Your assignment: When you come to a picture, pass over it, and set down the entries below exactly.
[[ Extracted information, beginning ]]
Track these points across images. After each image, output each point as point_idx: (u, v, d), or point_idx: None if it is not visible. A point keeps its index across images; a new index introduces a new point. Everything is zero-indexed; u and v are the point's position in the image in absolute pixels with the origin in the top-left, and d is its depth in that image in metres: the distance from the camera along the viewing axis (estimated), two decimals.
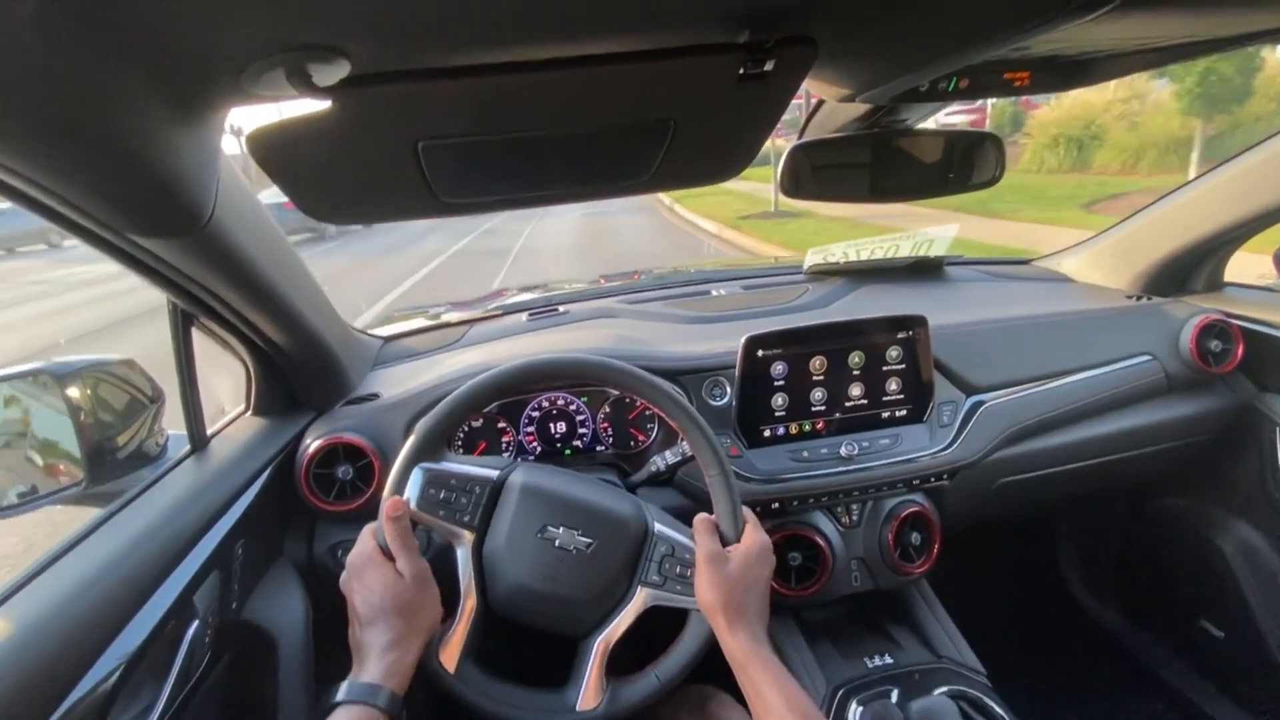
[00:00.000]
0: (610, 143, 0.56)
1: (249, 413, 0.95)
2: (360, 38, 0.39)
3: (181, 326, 0.77)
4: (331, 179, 0.53)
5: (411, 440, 0.74)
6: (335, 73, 0.42)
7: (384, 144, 0.49)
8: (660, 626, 0.76)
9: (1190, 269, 1.28)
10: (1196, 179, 1.22)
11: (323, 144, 0.48)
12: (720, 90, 0.51)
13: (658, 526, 0.76)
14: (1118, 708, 1.37)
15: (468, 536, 0.73)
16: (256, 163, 0.48)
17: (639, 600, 0.74)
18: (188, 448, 0.82)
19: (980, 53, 0.49)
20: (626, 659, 0.76)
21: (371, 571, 0.67)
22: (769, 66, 0.48)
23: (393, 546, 0.68)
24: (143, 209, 0.51)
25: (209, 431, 0.86)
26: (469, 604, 0.72)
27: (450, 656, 0.71)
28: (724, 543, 0.73)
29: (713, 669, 0.74)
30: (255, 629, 0.80)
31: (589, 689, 0.72)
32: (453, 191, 0.57)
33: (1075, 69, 0.60)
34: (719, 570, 0.69)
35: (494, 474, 0.76)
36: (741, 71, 0.48)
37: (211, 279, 0.68)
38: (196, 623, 0.68)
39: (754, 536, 0.73)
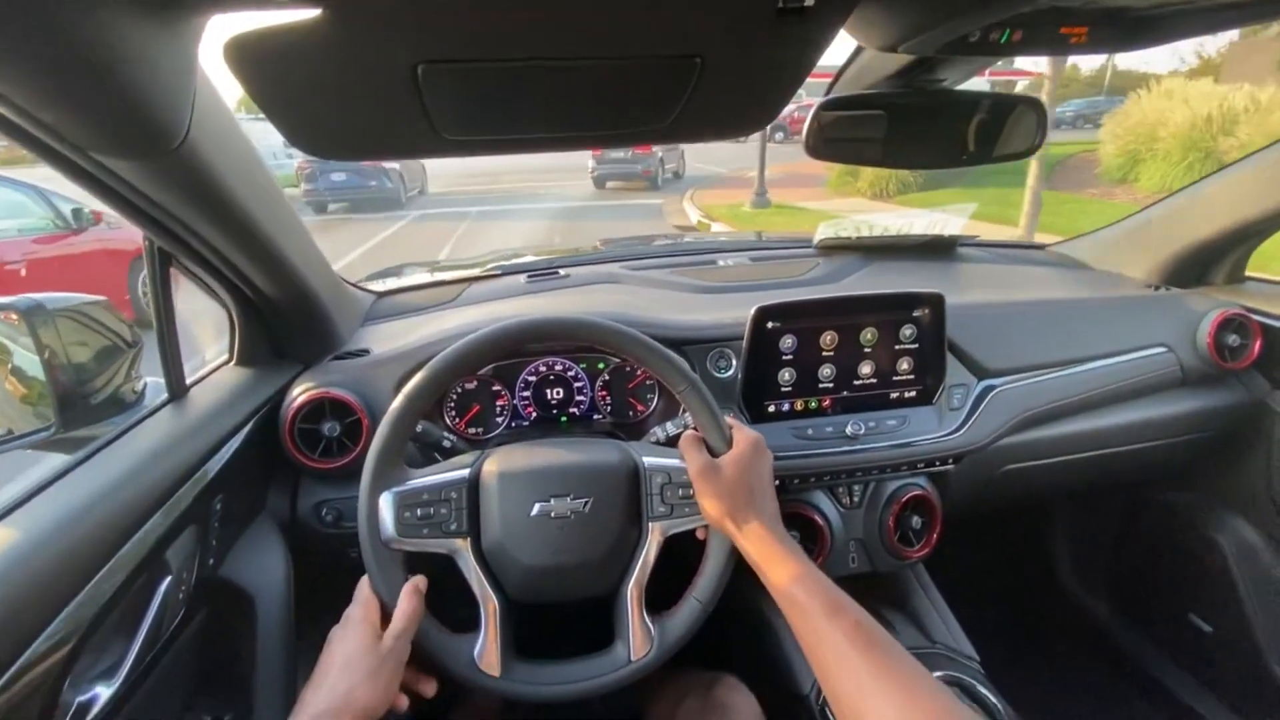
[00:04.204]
0: (629, 80, 0.51)
1: (232, 362, 0.91)
2: None
3: (159, 266, 0.73)
4: (319, 103, 0.48)
5: (366, 471, 0.69)
6: None
7: (379, 63, 0.44)
8: (685, 550, 0.75)
9: (1212, 261, 1.25)
10: (1222, 170, 1.17)
11: (310, 60, 0.43)
12: (755, 26, 0.46)
13: (647, 460, 0.74)
14: (1104, 700, 1.38)
15: (462, 544, 0.70)
16: (234, 77, 0.43)
17: (654, 536, 0.73)
18: (165, 395, 0.78)
19: None
20: (663, 592, 0.75)
21: (353, 629, 0.64)
22: (810, 1, 0.43)
23: (395, 615, 0.65)
24: (109, 124, 0.46)
25: (189, 380, 0.81)
26: (490, 607, 0.70)
27: (491, 662, 0.69)
28: (715, 454, 0.71)
29: (718, 654, 0.71)
30: (233, 587, 0.77)
31: (636, 638, 0.71)
32: (453, 126, 0.52)
33: (1139, 26, 0.55)
34: (714, 481, 0.68)
35: (464, 473, 0.72)
36: (780, 5, 0.43)
37: (187, 210, 0.63)
38: (170, 578, 0.64)
39: (743, 436, 0.71)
[[ Extracted information, end ]]
Your response:
Track these points across images. After each image, output each point as point_idx: (u, v, d), or point_idx: None if it is not visible. A point keeps its index across images; a new index introduces a new point. Everything is zero-indexed; u and v are the point's position in the image in absolute pixels with the origin in the top-left, and d is its depth in that image in metres: the distance from the camera along the viewing axis (estimated), two decimals.
[00:00.000]
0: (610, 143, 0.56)
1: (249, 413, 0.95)
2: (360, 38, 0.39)
3: (181, 326, 0.77)
4: (331, 179, 0.53)
5: (411, 440, 0.74)
6: (335, 73, 0.42)
7: (384, 144, 0.49)
8: (660, 626, 0.76)
9: (1190, 269, 1.28)
10: (1196, 179, 1.22)
11: (323, 144, 0.48)
12: (720, 90, 0.51)
13: (658, 526, 0.76)
14: (1118, 708, 1.37)
15: (468, 536, 0.73)
16: (256, 163, 0.48)
17: (639, 600, 0.74)
18: (188, 448, 0.82)
19: (980, 53, 0.49)
20: (626, 659, 0.76)
21: (371, 571, 0.67)
22: (769, 66, 0.48)
23: (393, 546, 0.68)
24: (143, 209, 0.51)
25: (209, 431, 0.86)
26: (469, 604, 0.72)
27: (450, 656, 0.71)
28: (724, 543, 0.73)
29: (713, 669, 0.74)
30: (255, 629, 0.80)
31: (589, 689, 0.72)
32: (453, 191, 0.57)
33: (1075, 69, 0.60)
34: (719, 570, 0.69)
35: (494, 474, 0.76)
36: (741, 71, 0.48)
37: (211, 279, 0.68)
38: (196, 623, 0.68)
39: (754, 536, 0.73)
[00:04.204]
0: (629, 80, 0.51)
1: (232, 362, 0.91)
2: None
3: (159, 266, 0.73)
4: (319, 103, 0.48)
5: (366, 471, 0.69)
6: None
7: (379, 63, 0.44)
8: (685, 550, 0.75)
9: (1212, 261, 1.25)
10: (1222, 170, 1.17)
11: (310, 60, 0.43)
12: (755, 26, 0.46)
13: (647, 460, 0.74)
14: (1104, 700, 1.38)
15: (462, 544, 0.70)
16: (234, 77, 0.43)
17: (654, 536, 0.73)
18: (165, 395, 0.78)
19: None
20: (663, 592, 0.75)
21: (353, 629, 0.64)
22: (810, 1, 0.43)
23: (395, 615, 0.65)
24: (109, 124, 0.46)
25: (189, 380, 0.81)
26: (490, 607, 0.70)
27: (491, 662, 0.69)
28: (715, 454, 0.71)
29: (718, 654, 0.71)
30: (233, 587, 0.77)
31: (636, 638, 0.71)
32: (453, 126, 0.52)
33: (1139, 26, 0.55)
34: (714, 481, 0.68)
35: (464, 473, 0.72)
36: (780, 5, 0.43)
37: (187, 210, 0.63)
38: (170, 578, 0.64)
39: (743, 436, 0.71)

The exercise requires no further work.